Durabilidade assegurada

Em 2009 a pala cerimonial foi objeto de obras de manutenção. O_autor do projeto de engenharia estranha não ter sido chamado. «Mas depois a equipa que foi contratada quis recorrer a mim para eu indicar os materiais que tinha utilizado. Convidam outros e depois recorrem a mim? Não faço consultoria de graça, de modo que não indiquei», admite Segadães Tavares. «Dizem que tenho mau feitio…».

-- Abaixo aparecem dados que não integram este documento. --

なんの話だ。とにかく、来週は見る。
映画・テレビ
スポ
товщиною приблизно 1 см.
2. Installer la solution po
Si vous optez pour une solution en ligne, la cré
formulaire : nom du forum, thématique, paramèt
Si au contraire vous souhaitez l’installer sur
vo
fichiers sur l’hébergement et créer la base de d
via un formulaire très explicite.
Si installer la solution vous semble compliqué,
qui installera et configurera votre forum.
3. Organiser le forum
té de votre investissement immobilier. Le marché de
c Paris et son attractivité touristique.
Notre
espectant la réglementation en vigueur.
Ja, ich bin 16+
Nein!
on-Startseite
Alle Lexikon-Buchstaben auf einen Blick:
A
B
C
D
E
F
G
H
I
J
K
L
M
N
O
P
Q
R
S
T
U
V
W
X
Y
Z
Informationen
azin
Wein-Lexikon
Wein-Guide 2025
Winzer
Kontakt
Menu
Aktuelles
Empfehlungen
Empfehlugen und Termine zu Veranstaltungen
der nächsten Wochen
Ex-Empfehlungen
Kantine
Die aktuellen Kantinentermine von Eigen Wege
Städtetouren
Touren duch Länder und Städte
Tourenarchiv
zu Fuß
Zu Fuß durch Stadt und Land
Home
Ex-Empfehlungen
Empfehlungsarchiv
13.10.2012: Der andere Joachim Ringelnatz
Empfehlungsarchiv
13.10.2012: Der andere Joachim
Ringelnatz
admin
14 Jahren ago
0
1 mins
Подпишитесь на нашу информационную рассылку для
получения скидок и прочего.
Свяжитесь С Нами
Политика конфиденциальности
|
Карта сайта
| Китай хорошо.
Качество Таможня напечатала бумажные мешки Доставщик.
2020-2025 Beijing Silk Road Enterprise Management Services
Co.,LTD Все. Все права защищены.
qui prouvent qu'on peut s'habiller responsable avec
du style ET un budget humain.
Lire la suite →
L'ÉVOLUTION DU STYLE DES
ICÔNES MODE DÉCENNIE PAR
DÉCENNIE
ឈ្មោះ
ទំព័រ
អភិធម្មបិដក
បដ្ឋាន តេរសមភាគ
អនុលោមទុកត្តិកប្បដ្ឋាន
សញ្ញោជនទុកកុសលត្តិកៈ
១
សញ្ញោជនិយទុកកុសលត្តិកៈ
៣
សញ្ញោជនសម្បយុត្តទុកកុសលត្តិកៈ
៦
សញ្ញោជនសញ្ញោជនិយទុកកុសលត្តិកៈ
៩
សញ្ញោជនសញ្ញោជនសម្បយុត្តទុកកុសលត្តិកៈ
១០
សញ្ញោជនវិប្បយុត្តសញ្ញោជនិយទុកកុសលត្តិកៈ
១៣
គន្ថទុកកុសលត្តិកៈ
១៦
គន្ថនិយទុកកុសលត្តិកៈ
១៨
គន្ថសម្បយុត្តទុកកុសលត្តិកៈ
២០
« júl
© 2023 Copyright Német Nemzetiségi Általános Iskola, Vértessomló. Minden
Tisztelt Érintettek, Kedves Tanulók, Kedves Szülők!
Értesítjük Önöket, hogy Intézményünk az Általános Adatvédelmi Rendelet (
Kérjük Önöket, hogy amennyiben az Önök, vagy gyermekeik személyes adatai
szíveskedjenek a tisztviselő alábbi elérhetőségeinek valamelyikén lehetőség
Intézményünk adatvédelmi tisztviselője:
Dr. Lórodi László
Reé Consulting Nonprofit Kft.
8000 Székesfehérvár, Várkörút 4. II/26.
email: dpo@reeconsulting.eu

E quanto tempo deverá resistir esta obra emblemática? «Aquilo é uma estrutura extremamente estável. É uma forma natural. Aquele betão quase não trabalha, está apoiado em cabos de aço», explica o engenheiro. «O betão comporta-se bem, exceto quando é sujeito a forças de esticamento. Não é o caso, ali está quietinho. Se houver oscilação, tem um sistema autocorretivo que reconstitui a geometria inicial. A durabilidade é a que consta dos princípios de final do séc. XX, princípio do XXI», conclui. Ou seja, de 50 anos. «Mas mal de nós se as casas só durassem 50 anos», considera. Hoje «a pala tem uma durabilidade assegurada tão grande como tinha na altura em que foi construída», garante. E evoca duas das suas obras de engenharia favoritas, o Panteão de Roma e a Ponte de Alcántara (Cáceres, Espanha), que estão de pé há quase dois mil anos. «Aquilo não é eterno, mas desde que não haja ataques químicos», ressalva, também o seu projeto resistirá muito tempo. Resumindo: a famosa pala está para as curvas.